The Gratiot Drive-In – 1948

By Rachel Smith

Out of a small box propped up on the family car window one can hear the sound of a movie while it plays on the massive screen in front of a packed parking lot of vehicles. Families are gathered and children are wearing their favorite pajamas, sharing snacks and blankets with their siblings while all eyes are glued to the movie.

This is an experience fondly remembered by many families in the Roseville area between the late 1940s and the early 1980s. The Gratiot Drive-In was a staple in their summertime lives. Located at the corner of Gratiot Avenue and Masonic Boulevard, the Gratiot Drive- In opened on April 30, 1948 with the film Joe Palooka in the Knockout, boasting a 115 foot tower with a 60 foot, three-tiered waterfall on the back side of the film screen.

The large photo above was taken shortly after the drive-in opened and shows the view of the movie screen from the back in front of the vehicles. The smaller photo shows the front entrance with the famous waterfall. One of only two in the world, The Gratiot Drive-In’s waterfall featured colorful lights, mimicking Niagara Falls at nighttime.

The tower, with the large, steel “Gratiot Drive In” on top, was a landmark in the area and could been seen from a far distance. Sound was delivered via RCA speakers that clipped onto the front car window, as seen by the wires coming from the cars to the posts in the photo.

**DATASET EXCERPTS:**
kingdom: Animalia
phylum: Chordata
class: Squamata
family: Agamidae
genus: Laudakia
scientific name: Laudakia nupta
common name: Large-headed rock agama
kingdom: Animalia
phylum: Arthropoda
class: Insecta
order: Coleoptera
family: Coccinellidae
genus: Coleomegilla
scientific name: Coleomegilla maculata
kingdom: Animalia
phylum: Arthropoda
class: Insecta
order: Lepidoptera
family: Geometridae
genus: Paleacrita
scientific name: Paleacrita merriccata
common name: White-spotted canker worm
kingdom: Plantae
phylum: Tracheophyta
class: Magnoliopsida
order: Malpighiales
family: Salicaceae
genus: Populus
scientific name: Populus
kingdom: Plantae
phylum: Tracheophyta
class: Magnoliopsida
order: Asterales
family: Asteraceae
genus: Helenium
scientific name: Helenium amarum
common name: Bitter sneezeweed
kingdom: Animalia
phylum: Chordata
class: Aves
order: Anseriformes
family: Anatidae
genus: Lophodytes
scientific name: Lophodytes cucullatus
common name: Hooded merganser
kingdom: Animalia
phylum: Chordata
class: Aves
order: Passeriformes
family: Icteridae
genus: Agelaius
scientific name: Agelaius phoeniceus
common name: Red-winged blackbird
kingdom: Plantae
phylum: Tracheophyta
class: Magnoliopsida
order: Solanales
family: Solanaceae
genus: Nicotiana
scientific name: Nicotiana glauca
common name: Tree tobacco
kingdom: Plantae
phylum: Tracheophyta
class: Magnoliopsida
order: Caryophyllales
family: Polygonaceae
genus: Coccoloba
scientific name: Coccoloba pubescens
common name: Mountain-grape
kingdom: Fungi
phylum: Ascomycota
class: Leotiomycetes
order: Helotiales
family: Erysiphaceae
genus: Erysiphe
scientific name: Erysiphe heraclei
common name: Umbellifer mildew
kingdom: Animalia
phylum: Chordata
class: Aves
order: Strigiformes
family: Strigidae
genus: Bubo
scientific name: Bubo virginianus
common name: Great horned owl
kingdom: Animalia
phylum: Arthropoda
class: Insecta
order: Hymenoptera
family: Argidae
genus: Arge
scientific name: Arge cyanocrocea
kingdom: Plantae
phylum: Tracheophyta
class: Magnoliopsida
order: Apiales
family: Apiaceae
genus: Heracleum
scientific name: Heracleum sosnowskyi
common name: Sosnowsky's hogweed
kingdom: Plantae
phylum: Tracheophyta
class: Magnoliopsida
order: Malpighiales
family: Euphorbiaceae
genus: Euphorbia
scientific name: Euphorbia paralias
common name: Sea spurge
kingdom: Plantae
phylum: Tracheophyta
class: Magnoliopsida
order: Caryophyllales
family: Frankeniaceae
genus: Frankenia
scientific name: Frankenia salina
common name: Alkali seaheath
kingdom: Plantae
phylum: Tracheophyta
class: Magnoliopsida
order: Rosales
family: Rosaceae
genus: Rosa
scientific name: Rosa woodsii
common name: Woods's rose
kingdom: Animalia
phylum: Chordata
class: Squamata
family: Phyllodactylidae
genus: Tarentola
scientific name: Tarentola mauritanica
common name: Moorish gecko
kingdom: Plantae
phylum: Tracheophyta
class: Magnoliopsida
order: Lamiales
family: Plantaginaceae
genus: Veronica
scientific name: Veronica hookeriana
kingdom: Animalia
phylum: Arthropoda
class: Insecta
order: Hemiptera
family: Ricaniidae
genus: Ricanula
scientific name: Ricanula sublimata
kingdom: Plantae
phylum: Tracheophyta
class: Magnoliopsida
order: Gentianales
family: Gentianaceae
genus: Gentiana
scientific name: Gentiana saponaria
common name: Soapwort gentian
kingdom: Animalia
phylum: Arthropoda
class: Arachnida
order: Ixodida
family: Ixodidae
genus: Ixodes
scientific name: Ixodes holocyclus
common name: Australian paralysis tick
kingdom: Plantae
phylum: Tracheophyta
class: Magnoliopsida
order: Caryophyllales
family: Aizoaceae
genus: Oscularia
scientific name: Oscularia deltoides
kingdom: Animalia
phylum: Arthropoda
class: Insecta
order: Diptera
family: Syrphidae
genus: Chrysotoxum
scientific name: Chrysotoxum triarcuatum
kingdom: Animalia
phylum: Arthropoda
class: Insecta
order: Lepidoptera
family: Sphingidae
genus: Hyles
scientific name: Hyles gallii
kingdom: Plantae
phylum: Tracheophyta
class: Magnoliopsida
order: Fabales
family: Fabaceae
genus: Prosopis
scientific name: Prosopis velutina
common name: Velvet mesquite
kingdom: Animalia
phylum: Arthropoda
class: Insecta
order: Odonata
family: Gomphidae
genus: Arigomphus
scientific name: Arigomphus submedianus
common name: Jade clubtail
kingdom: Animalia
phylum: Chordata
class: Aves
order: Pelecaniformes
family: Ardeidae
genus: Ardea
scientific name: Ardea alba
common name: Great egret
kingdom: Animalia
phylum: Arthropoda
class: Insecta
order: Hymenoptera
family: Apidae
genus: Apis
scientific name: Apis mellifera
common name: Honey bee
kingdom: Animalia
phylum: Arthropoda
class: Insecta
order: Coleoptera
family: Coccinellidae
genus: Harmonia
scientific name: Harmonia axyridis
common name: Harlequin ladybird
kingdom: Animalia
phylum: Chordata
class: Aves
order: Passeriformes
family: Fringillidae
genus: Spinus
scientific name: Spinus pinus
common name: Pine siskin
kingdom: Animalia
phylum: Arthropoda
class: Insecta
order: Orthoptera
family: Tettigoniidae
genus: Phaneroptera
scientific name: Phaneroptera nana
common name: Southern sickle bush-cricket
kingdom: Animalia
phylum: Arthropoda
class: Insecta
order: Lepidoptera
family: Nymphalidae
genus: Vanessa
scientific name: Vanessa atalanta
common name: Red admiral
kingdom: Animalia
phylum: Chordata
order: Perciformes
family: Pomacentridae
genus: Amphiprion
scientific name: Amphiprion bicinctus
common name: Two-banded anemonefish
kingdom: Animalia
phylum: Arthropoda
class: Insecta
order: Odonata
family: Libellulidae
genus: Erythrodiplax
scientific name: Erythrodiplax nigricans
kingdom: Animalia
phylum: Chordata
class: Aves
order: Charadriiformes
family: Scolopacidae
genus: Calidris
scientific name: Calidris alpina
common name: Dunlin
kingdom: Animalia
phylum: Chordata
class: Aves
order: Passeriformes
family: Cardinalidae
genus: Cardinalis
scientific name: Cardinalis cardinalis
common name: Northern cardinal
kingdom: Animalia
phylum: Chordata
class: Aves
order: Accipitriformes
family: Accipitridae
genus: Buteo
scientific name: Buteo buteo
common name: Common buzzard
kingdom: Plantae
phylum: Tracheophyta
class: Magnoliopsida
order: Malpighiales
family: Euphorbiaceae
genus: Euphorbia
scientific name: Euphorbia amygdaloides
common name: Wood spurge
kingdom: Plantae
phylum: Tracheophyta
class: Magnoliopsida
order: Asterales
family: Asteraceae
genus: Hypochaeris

**PROBLEMS TO SOLVE:**
[a] In the Gratiot Drive-In article, which film was shown when the drive-in opened on April 30, 1948?
[b] From the Gratiot Drive-In article, extract the stretch from "Out of a small" through "to the movie.".

**SOLUTIONS BY TASK:**
[a] Joe Palooka in the Knockout

[b]
Out of a small box propped up on the family car window one can hear the sound of a movie while it plays on the massive screen in front of a packed parking lot of vehicles. Families are gathered and children are wearing their favorite pajamas, sharing snacks and blankets with their siblings while all eyes are glued to the movie.